La première difficulté est le renouvellement d’un genre si délimité, de conditions si définies, qu’il ne supporte guère d’innovations que dans sa partie la plus technique : la facture.

La mise en cadre ne peut pas beaucoup varier, ni les proportions entre la figure et les accessoires être beaucoup interverties. Un personnage d’un pied de haut, dans un paysage de quatre ou cinq pieds, peut bien représenter exactement la ressemblance d’une figure contemporaine : ce n’est pas un portrait. C’est une scène de genre dans un paysage, à la façon de Lancret ou de Watteau. Même dans sa propre chambre ou son propre salon, une figure n’est un portrait que si elle y occupe un espace suffisant pour que l’attention ne s’en aille pas de meuble en meuble et de bibelot en bibelot, loin de la maîtresse de la maison. Ainsi les modernistes qui avaient tenté, à la suite de M. Frédéric Bazille ou de M. Whistler, de peindre leur figure au bas d’un paysage, ou de la reléguer en pénitence dans un coin d’une chambre, ont dû, peu à peu, y renoncer et la remettre au milieu du tableau, sous peine de ne plus être considérés comme des portraitistes.
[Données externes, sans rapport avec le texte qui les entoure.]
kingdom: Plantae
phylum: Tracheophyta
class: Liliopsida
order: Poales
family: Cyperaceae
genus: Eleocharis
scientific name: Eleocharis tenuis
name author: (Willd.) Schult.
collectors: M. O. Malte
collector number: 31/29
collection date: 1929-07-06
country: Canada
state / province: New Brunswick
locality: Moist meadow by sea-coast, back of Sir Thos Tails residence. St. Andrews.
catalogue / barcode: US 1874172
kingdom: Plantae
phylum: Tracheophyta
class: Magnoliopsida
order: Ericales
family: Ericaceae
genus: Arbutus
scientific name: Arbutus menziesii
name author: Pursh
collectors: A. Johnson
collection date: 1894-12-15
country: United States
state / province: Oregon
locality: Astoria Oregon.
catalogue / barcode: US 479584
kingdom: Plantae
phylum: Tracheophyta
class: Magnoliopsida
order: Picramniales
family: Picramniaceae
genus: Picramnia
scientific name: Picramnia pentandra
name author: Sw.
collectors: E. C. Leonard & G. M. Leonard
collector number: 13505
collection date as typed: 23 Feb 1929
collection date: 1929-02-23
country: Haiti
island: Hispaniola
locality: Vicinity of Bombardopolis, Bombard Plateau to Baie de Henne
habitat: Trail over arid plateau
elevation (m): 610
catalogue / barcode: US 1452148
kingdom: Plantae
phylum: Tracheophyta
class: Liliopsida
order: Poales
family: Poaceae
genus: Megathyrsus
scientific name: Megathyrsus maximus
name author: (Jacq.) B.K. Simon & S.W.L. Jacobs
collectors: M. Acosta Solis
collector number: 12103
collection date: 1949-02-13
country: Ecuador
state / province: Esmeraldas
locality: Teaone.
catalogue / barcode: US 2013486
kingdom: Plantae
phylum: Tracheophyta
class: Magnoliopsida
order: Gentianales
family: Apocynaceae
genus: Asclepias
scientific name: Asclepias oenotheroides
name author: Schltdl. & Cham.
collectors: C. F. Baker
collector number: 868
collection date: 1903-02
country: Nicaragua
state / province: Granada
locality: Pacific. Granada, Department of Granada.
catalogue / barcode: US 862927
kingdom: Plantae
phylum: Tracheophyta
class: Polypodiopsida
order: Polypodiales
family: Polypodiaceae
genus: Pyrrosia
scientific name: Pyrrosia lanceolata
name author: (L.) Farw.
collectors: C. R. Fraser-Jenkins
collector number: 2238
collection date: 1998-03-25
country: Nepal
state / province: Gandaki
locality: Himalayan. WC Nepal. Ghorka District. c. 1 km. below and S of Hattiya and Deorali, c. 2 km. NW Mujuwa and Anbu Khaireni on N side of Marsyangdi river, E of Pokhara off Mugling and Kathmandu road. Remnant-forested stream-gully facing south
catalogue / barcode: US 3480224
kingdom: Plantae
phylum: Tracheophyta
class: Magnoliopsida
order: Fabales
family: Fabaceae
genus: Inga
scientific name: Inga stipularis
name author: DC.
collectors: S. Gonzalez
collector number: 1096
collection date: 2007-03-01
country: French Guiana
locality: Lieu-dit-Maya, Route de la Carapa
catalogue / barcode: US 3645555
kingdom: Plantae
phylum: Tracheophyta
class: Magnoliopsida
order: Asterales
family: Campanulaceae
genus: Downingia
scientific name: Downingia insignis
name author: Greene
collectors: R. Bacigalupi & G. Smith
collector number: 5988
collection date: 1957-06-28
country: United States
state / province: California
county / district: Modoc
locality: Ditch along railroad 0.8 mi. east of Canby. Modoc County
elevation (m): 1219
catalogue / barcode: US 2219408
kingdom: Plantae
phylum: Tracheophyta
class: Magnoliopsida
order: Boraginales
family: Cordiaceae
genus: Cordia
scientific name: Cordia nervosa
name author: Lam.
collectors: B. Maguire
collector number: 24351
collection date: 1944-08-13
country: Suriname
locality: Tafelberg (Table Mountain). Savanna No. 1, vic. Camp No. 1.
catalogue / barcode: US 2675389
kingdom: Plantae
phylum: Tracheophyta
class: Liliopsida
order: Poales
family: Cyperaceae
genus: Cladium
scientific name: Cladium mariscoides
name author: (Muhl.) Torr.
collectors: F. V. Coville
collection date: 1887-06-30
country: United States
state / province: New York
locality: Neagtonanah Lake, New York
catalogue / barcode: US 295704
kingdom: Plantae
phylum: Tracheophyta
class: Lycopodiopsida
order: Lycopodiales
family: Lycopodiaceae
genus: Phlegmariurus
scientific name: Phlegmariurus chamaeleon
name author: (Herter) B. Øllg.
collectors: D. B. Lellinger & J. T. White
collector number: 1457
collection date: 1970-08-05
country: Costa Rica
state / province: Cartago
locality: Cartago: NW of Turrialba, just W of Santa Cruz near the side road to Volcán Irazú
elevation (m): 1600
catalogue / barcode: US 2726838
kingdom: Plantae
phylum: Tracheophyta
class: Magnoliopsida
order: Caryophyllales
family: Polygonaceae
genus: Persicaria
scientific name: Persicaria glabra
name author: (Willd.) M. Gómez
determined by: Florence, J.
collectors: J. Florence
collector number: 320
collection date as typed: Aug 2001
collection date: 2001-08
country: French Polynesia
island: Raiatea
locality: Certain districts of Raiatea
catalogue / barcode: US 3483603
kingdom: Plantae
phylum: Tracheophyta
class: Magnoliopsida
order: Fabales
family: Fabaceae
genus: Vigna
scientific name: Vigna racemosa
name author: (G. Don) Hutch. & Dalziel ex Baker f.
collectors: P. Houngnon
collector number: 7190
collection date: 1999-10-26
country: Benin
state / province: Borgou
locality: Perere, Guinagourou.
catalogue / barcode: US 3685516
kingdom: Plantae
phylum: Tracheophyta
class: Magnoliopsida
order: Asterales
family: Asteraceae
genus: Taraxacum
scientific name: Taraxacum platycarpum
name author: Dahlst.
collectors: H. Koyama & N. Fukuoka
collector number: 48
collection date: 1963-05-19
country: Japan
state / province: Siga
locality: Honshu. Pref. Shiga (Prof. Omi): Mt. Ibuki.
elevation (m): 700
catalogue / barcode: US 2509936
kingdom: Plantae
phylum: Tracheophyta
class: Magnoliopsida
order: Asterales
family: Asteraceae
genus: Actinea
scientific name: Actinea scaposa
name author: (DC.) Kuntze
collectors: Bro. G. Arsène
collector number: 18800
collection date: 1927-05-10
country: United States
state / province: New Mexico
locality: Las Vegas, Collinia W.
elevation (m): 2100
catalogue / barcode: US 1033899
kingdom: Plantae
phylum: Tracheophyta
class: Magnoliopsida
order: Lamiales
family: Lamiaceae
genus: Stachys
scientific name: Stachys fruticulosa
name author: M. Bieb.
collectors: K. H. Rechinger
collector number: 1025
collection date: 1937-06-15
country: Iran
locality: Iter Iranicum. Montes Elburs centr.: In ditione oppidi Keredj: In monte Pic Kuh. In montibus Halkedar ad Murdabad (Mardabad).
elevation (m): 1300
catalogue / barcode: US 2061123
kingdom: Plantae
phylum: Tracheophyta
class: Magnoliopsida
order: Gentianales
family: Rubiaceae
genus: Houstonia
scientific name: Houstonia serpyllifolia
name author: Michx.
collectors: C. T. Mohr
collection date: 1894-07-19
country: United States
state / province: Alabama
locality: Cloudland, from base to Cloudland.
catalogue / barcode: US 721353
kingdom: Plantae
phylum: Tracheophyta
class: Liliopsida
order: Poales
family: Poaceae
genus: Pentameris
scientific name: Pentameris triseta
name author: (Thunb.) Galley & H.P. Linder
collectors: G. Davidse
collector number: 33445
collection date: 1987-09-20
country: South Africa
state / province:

Toute révolution étant proscrite de la mise en cadre, pour-ra-t-il s’en trouver quelqu’une dans l’attitude choisie, dans le geste ou dans l’action de la personne représentée ? Pas davantage. Pour qu’elle appartienne au genre « portrait, » il faut qu’une figure soit immobile. Une Corinne déclamant des vers au cap Misène, une mère ajustant à sa petite fille la toilette du matin, peuvent être des chefs-d’œuvre : ce ne sont pas des portraits. Même une femme qui lit attentivement ou qui fait réellement de la dentelle, comme celle de Vermeer, au Louvre, ou celles de M. Bail, au Salon, ne peut être portraiturée ainsi. Il faut qu’elle s’arrête dans son ouvrage, qu’elle détache les yeux de son livre ou bien qu’elle ne le feuillette plus que machinalement, comme Mme de Pompadour son cahier de musique, dans le pastel de La Tour.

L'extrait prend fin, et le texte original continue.